China's colloid battery industry can be traced back to the Shenyang Battery Research Institute 50 ~ 60 years of research on colloid batteries. In the 1980s, the "colloid" was hyped by people outside the battery industry. There was a revolution to abolish the lead-acid battery and replace it with the silico-sol battery. For a time, fish eyes mixed beads, mud and sand. This trend lasted until the mid-1990s, alarming almost all levels of government and public opinion.

However, the manufacturers of colloidal batteries invariably use silica in the production of colloidal electrolytes. The colloidal electrolytes can only use the former, and the colloidal silica is classified as hydrophilic and hydrophobic. Gaseous silica was invented in 1940 by Degussa, a German company called Aerosil. It's amorphous, white, ultra-fine particles. The primary particle structure is Si-O-Si, spherical. The hydroxyl [-Oh] groups on the surface interact with each other to form chain - like secondary particles. Secondary particles adhere to each other and coalesce into an evacuation state, which is the use of the gas phase SiO2 products. The activity of gaseous SiO2 is shown in its "thickening" and "thixotropic" properties. The reason for the thickening is that the silanol group between particles and hydrogen bond to form a three-dimensional structure polymerization, which increases the viscosity of the medium. On the contrary, when there is an external force (shear force, electric field force, etc.), the three-dimensional structure is destroyed and the medium becomes thinner. As soon as the external forces disappear, the three-dimensional structure slowly returns. That's the thixotropy of the medium, and it's reversible.

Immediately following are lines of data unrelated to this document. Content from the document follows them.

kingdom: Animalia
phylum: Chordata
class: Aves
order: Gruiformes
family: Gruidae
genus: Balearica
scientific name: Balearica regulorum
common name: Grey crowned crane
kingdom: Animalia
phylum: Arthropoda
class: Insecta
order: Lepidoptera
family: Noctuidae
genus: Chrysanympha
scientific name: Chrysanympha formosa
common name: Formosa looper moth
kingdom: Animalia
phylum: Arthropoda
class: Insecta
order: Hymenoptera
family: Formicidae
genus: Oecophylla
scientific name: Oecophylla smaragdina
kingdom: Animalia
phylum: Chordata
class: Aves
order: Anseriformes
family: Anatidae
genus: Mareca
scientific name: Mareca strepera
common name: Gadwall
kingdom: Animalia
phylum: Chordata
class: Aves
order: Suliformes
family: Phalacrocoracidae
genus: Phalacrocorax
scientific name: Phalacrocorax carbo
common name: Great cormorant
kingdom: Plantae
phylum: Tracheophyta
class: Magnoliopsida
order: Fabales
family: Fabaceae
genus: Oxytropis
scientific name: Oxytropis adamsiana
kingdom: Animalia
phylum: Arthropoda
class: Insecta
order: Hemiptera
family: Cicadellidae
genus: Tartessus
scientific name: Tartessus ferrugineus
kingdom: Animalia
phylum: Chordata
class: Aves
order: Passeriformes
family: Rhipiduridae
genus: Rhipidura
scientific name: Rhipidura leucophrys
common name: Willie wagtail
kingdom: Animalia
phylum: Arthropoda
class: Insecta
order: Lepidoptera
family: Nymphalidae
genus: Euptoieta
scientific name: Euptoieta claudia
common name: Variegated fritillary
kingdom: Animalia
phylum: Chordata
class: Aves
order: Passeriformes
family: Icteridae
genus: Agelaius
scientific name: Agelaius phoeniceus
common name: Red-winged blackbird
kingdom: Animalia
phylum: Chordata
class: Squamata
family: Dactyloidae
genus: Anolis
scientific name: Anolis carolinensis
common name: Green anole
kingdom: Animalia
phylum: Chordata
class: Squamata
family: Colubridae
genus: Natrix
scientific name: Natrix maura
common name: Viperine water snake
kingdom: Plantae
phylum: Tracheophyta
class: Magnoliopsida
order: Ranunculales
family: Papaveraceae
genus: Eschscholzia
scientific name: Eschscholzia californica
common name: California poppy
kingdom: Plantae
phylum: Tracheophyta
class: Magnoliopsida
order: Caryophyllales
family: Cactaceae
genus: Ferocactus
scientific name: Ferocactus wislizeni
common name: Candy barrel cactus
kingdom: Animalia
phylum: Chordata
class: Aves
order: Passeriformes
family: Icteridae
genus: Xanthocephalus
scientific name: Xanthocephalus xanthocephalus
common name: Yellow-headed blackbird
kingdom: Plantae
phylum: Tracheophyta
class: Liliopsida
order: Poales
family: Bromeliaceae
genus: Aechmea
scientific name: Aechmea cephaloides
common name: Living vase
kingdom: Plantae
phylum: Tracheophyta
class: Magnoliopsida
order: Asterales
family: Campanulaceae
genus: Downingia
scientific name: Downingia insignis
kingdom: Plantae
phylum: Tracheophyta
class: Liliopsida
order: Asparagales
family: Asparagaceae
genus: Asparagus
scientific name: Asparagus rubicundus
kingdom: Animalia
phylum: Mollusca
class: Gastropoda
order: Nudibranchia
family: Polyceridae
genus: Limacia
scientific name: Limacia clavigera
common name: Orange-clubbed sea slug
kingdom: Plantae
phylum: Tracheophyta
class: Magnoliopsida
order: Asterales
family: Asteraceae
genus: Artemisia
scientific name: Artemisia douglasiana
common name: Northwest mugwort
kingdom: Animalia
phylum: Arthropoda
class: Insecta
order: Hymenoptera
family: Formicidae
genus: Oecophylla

Colloidal electrolytes require precisely this "activity". This "activity" is directly manifested in the battery, when the battery is charged, due to the increase in the concentration of sulfuric acid in the electrolyte, it is "thickened" and accompanied by cracks. The "electrolytic water" reaction at the later stage of charging makes the oxygen produced by the positive electrode be absorbed by the negative electrode through the countless cracks and further reduced into water, thus completing the oxygen cycle. During discharge, the concentration of sulfuric acid in the electrolyte is reduced to make it "dilute" and become the dilute glue state before pouring the battery. Batteries, which are used as backup power sources, spend 90 percent of their healthy lives recharging. The essence of the valve-controlled battery is to control the adverse reaction technically. In the battery's healthy life operation, the structure and composition of colloidal electrolyte determine that it has no electrolyte delamination phenomenon, and the water loss is very little.

Therefore, AGM and colloidal battery technology is much more mature and superior than AGM battery technology in controlling side reactions, which is the core technology of valve controlled battery. This is one of the advantages of colloidal batteries.